Lingelbach: In addition to providing an alternative for those who do not wish to be vaccinated with an mRNA vaccine, it can also help those who are already vaccinated. Various studies have shown that people who have been vaccinated and recovered have significantly higher protection against corona re-infection than those who have only been vaccinated.

Our vaccine is a so-called inactivated vaccine, which contains a complete, inactivated coronavirus. This means that the body simulates the infection without actually being infected. We expect the first results on compatibility with other vaccines this fall, so that our vaccine could possibly act as a booster for people who have already been vaccinated with mRNA.

Another advantage is the long and easy storage life. The cans can now be stored for 12 months, we plan to extend this even further. Inactivated vaccines can usually be stored in the refrigerator for up to 36 months.

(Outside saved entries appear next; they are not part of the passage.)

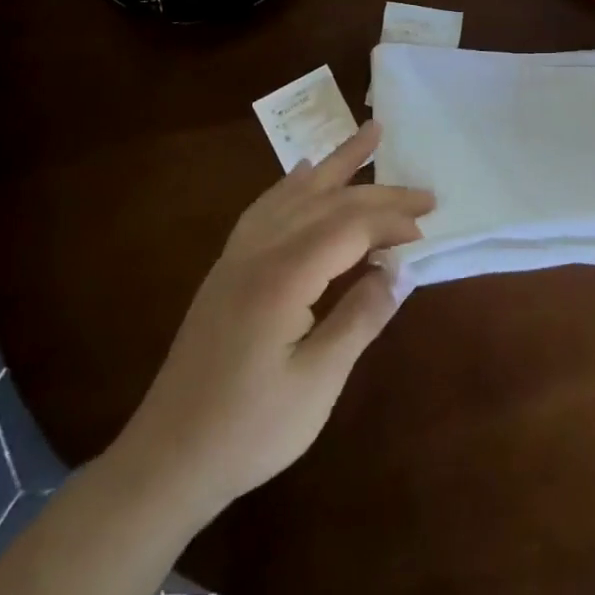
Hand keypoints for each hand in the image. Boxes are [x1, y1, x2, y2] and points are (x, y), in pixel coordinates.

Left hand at [112, 121, 431, 511]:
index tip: (427, 235)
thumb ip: (360, 318)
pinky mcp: (228, 269)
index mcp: (282, 277)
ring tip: (370, 134)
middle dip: (380, 193)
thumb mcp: (317, 384)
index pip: (349, 227)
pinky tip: (304, 171)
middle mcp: (258, 252)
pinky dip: (293, 183)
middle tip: (427, 193)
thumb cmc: (249, 430)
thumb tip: (399, 270)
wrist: (167, 460)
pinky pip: (266, 208)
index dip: (392, 224)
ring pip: (296, 192)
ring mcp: (238, 256)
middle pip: (328, 202)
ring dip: (336, 163)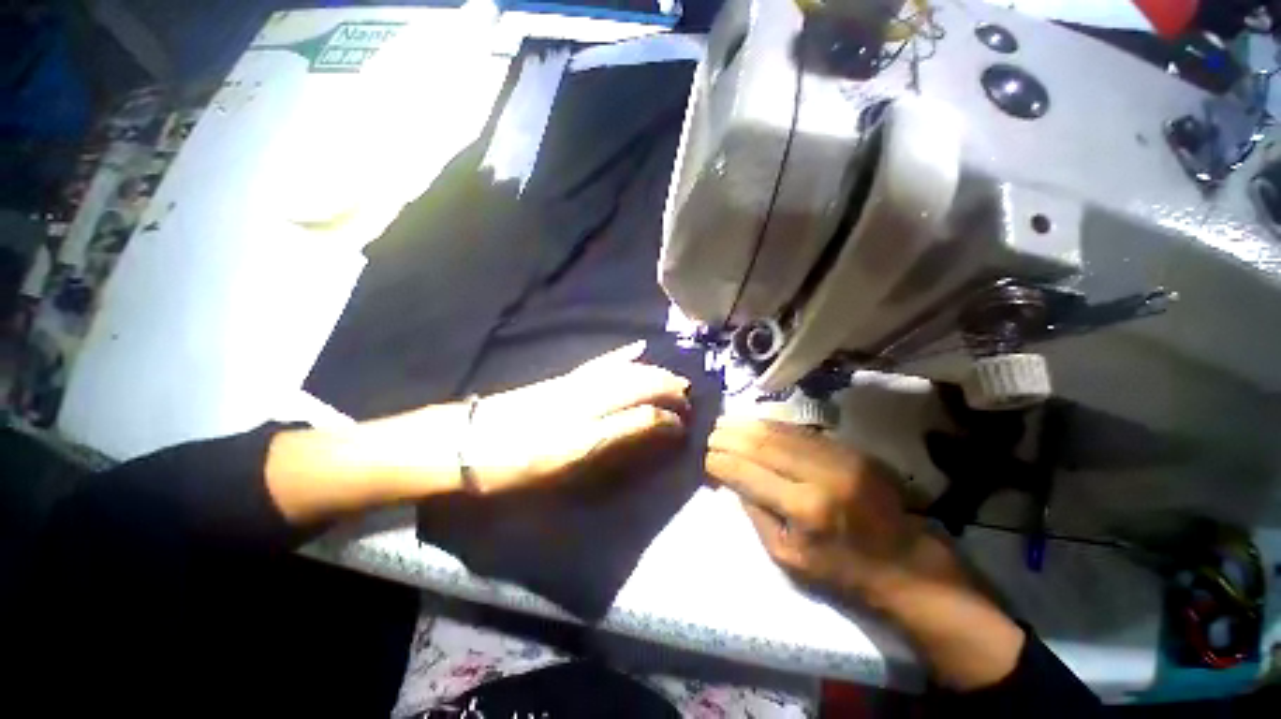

BI: The incidence is now much lower than in fall or winter. Do you expect it to stay that way?

Lingelbach: I think there is another significant corona wave ahead of us. This is evident in the pace at which variants develop – another epidemic, in my opinion, cannot be prevented.

It should also be emphasized that we cannot prevent people from becoming infected even with vaccinations. However, vaccine protection reduces the risk of severe, life-threatening courses. Personally, I think this is our main goal. So we hope that we will nevertheless receive a significant mandate from the European Commission to continue supporting public health in Europe.